#### What to produce:
Reproduce the following listing verbatim, keeping every line in its original order.

++++++

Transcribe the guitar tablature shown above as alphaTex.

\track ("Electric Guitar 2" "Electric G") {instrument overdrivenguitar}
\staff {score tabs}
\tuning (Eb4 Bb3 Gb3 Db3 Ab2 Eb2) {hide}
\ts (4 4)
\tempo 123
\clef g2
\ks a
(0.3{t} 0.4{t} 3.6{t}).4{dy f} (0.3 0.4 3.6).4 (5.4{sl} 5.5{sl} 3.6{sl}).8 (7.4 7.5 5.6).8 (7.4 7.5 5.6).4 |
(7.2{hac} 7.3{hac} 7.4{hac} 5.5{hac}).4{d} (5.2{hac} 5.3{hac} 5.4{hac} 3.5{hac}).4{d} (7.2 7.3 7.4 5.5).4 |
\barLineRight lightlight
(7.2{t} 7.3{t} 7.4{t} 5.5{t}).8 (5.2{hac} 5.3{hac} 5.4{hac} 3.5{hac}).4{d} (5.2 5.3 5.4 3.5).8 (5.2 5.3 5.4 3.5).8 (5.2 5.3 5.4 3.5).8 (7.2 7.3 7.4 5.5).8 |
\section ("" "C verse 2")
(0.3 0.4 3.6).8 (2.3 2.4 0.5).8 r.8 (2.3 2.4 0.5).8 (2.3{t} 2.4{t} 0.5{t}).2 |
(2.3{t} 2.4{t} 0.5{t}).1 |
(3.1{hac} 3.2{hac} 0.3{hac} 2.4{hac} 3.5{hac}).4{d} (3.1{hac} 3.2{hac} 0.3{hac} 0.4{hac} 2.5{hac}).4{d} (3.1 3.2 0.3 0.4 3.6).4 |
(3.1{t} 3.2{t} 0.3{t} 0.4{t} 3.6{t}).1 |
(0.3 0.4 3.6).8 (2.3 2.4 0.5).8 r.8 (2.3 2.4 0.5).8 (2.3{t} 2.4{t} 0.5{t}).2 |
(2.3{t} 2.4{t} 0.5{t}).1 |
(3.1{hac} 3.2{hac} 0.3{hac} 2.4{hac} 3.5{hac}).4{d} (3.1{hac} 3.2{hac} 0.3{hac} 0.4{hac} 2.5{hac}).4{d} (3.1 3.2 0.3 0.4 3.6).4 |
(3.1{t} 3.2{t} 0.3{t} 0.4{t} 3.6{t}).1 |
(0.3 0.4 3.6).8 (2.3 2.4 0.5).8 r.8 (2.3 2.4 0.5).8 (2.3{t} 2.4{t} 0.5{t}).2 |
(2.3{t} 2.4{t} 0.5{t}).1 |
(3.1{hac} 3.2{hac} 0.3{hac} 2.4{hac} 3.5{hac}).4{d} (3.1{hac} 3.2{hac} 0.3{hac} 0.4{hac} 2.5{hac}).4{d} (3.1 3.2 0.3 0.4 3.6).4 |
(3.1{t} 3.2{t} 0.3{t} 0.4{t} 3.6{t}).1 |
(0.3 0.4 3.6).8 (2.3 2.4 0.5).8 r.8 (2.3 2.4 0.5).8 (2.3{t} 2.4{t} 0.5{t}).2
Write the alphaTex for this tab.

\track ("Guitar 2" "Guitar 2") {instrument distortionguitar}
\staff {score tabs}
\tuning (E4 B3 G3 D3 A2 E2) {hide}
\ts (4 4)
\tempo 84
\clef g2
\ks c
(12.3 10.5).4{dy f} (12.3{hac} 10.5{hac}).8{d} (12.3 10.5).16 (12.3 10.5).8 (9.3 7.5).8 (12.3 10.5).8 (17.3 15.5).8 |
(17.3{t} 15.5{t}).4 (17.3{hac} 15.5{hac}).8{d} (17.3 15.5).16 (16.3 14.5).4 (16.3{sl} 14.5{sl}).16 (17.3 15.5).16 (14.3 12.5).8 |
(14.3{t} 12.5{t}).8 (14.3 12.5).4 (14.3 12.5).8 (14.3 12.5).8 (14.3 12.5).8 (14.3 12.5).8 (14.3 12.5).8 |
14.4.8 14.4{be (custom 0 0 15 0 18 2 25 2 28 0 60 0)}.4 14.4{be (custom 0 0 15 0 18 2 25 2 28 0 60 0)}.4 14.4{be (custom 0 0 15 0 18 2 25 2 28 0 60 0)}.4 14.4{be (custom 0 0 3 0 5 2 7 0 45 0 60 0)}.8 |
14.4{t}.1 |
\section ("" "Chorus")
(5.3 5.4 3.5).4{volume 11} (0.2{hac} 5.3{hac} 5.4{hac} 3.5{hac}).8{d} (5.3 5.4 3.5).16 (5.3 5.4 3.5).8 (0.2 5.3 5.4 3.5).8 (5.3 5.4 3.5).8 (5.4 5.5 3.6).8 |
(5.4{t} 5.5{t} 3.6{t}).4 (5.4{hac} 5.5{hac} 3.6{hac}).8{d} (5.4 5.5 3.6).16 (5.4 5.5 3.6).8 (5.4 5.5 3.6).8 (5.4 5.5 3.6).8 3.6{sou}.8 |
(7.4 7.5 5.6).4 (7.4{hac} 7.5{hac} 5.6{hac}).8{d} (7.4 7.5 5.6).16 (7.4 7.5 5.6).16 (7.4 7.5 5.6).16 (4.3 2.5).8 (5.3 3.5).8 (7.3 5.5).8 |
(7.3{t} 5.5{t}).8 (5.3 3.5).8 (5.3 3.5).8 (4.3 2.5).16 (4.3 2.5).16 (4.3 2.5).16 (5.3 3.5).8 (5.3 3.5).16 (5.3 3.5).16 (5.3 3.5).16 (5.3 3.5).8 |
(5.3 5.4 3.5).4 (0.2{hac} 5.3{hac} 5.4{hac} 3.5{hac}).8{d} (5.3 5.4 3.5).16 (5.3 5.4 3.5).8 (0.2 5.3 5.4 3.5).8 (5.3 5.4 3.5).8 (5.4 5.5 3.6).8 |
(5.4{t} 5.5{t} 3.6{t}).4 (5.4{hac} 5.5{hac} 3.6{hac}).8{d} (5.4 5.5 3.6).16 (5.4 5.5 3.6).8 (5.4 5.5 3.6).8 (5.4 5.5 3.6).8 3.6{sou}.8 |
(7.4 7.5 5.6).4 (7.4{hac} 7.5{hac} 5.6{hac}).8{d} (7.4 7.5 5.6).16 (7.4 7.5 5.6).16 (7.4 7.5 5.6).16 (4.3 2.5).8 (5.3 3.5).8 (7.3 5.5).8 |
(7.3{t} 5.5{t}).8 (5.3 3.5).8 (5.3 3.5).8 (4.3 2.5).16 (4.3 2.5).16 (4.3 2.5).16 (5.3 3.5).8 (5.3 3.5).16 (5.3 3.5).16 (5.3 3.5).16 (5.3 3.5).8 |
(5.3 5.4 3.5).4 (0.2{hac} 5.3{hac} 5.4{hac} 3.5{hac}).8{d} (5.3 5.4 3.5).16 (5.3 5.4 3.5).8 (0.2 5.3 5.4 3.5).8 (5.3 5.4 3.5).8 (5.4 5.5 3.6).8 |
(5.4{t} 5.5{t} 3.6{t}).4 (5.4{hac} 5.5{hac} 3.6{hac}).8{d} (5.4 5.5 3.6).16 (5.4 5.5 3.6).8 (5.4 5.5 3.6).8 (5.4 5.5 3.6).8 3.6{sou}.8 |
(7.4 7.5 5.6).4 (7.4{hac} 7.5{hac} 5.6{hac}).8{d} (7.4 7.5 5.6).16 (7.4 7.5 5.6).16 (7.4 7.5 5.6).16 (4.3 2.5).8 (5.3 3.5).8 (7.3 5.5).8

++++++

#### Exercise output:
Transcribe the guitar tablature shown above as alphaTex.

\track ("Electric Guitar 2" "Electric G") {instrument overdrivenguitar}
\staff {score tabs}
\tuning (Eb4 Bb3 Gb3 Db3 Ab2 Eb2) {hide}
\ts (4 4)
\tempo 123
\clef g2
\ks a
(0.3{t} 0.4{t} 3.6{t}).4{dy f} (0.3 0.4 3.6).4 (5.4{sl} 5.5{sl} 3.6{sl}).8 (7.4 7.5 5.6).8 (7.4 7.5 5.6).4 |
(7.2{hac} 7.3{hac} 7.4{hac} 5.5{hac}).4{d} (5.2{hac} 5.3{hac} 5.4{hac} 3.5{hac}).4{d} (7.2 7.3 7.4 5.5).4 |
\barLineRight lightlight
(7.2{t} 7.3{t} 7.4{t} 5.5{t}).8 (5.2{hac} 5.3{hac} 5.4{hac} 3.5{hac}).4{d} (5.2 5.3 5.4 3.5).8 (5.2 5.3 5.4 3.5).8 (5.2 5.3 5.4 3.5).8 (7.2 7.3 7.4 5.5).8 |
\section ("" "C verse 2")
(0.3 0.4 3.6).8 (2.3 2.4 0.5).8 r.8 (2.3 2.4 0.5).8 (2.3{t} 2.4{t} 0.5{t}).2 |
(2.3{t} 2.4{t} 0.5{t}).1 |
(3.1{hac} 3.2{hac} 0.3{hac} 2.4{hac} 3.5{hac}).4{d} (3.1{hac} 3.2{hac} 0.3{hac} 0.4{hac} 2.5{hac}).4{d} (3.1 3.2 0.3 0.4 3.6).4 |
(3.1{t} 3.2{t} 0.3{t} 0.4{t} 3.6{t}).1 |
(0.3 0.4 3.6).8 (2.3 2.4 0.5).8 r.8 (2.3 2.4 0.5).8 (2.3{t} 2.4{t} 0.5{t}).2 |
(2.3{t} 2.4{t} 0.5{t}).1 |
(3.1{hac} 3.2{hac} 0.3{hac} 2.4{hac} 3.5{hac}).4{d} (3.1{hac} 3.2{hac} 0.3{hac} 0.4{hac} 2.5{hac}).4{d} (3.1 3.2 0.3 0.4 3.6).4 |
(3.1{t} 3.2{t} 0.3{t} 0.4{t} 3.6{t}).1 |
(0.3 0.4 3.6).8 (2.3 2.4 0.5).8 r.8 (2.3 2.4 0.5).8 (2.3{t} 2.4{t} 0.5{t}).2 |
(2.3{t} 2.4{t} 0.5{t}).1 |
(3.1{hac} 3.2{hac} 0.3{hac} 2.4{hac} 3.5{hac}).4{d} (3.1{hac} 3.2{hac} 0.3{hac} 0.4{hac} 2.5{hac}).4{d} (3.1 3.2 0.3 0.4 3.6).4 |
(3.1{t} 3.2{t} 0.3{t} 0.4{t} 3.6{t}).1 |
(0.3 0.4 3.6).8 (2.3 2.4 0.5).8 r.8 (2.3 2.4 0.5).8 (2.3{t} 2.4{t} 0.5{t}).2
Write the alphaTex for this tab.

\track ("Guitar 2" "Guitar 2") {instrument distortionguitar}
\staff {score tabs}
\tuning (E4 B3 G3 D3 A2 E2) {hide}
\ts (4 4)
\tempo 84
\clef g2
\ks c
(12.3 10.5).4{dy f} (12.3{hac} 10.5{hac}).8{d} (12.3 10.5).16 (12.3 10.5).8 (9.3 7.5).8 (12.3 10.5).8 (17.3 15.5).8 |
(17.3{t} 15.5{t}).4 (17.3{hac} 15.5{hac}).8{d} (17.3 15.5).16 (16.3 14.5).4 (16.3{sl} 14.5{sl}).16 (17.3 15.5).16 (14.3 12.5).8 |
(14.3{t} 12.5{t}).8 (14.3 12.5).4 (14.3 12.5).8 (14.3 12.5).8 (14.3 12.5).8 (14.3 12.5).8 (14.3 12.5).8 |
14.4.8 14.4{be (custom 0 0 15 0 18 2 25 2 28 0 60 0)}.4 14.4{be (custom 0 0 15 0 18 2 25 2 28 0 60 0)}.4 14.4{be (custom 0 0 15 0 18 2 25 2 28 0 60 0)}.4 14.4{be (custom 0 0 3 0 5 2 7 0 45 0 60 0)}.8 |
14.4{t}.1 |
\section ("" "Chorus")
(5.3 5.4 3.5).4{volume 11} (0.2{hac} 5.3{hac} 5.4{hac} 3.5{hac}).8{d} (5.3 5.4 3.5).16 (5.3 5.4 3.5).8 (0.2 5.3 5.4 3.5).8 (5.3 5.4 3.5).8 (5.4 5.5 3.6).8 |
(5.4{t} 5.5{t} 3.6{t}).4 (5.4{hac} 5.5{hac} 3.6{hac}).8{d} (5.4 5.5 3.6).16 (5.4 5.5 3.6).8 (5.4 5.5 3.6).8 (5.4 5.5 3.6).8 3.6{sou}.8 |
(7.4 7.5 5.6).4 (7.4{hac} 7.5{hac} 5.6{hac}).8{d} (7.4 7.5 5.6).16 (7.4 7.5 5.6).16 (7.4 7.5 5.6).16 (4.3 2.5).8 (5.3 3.5).8 (7.3 5.5).8 |
(7.3{t} 5.5{t}).8 (5.3 3.5).8 (5.3 3.5).8 (4.3 2.5).16 (4.3 2.5).16 (4.3 2.5).16 (5.3 3.5).8 (5.3 3.5).16 (5.3 3.5).16 (5.3 3.5).16 (5.3 3.5).8 |
(5.3 5.4 3.5).4 (0.2{hac} 5.3{hac} 5.4{hac} 3.5{hac}).8{d} (5.3 5.4 3.5).16 (5.3 5.4 3.5).8 (0.2 5.3 5.4 3.5).8 (5.3 5.4 3.5).8 (5.4 5.5 3.6).8 |
(5.4{t} 5.5{t} 3.6{t}).4 (5.4{hac} 5.5{hac} 3.6{hac}).8{d} (5.4 5.5 3.6).16 (5.4 5.5 3.6).8 (5.4 5.5 3.6).8 (5.4 5.5 3.6).8 3.6{sou}.8 |
(7.4 7.5 5.6).4 (7.4{hac} 7.5{hac} 5.6{hac}).8{d} (7.4 7.5 5.6).16 (7.4 7.5 5.6).16 (7.4 7.5 5.6).16 (4.3 2.5).8 (5.3 3.5).8 (7.3 5.5).8 |
(7.3{t} 5.5{t}).8 (5.3 3.5).8 (5.3 3.5).8 (4.3 2.5).16 (4.3 2.5).16 (4.3 2.5).16 (5.3 3.5).8 (5.3 3.5).16 (5.3 3.5).16 (5.3 3.5).16 (5.3 3.5).8 |
(5.3 5.4 3.5).4 (0.2{hac} 5.3{hac} 5.4{hac} 3.5{hac}).8{d} (5.3 5.4 3.5).16 (5.3 5.4 3.5).8 (0.2 5.3 5.4 3.5).8 (5.3 5.4 3.5).8 (5.4 5.5 3.6).8 |
(5.4{t} 5.5{t} 3.6{t}).4 (5.4{hac} 5.5{hac} 3.6{hac}).8{d} (5.4 5.5 3.6).16 (5.4 5.5 3.6).8 (5.4 5.5 3.6).8 (5.4 5.5 3.6).8 3.6{sou}.8 |
(7.4 7.5 5.6).4 (7.4{hac} 7.5{hac} 5.6{hac}).8{d} (7.4 7.5 5.6).16 (7.4 7.5 5.6).16 (7.4 7.5 5.6).16 (4.3 2.5).8 (5.3 3.5).8 (7.3 5.5).8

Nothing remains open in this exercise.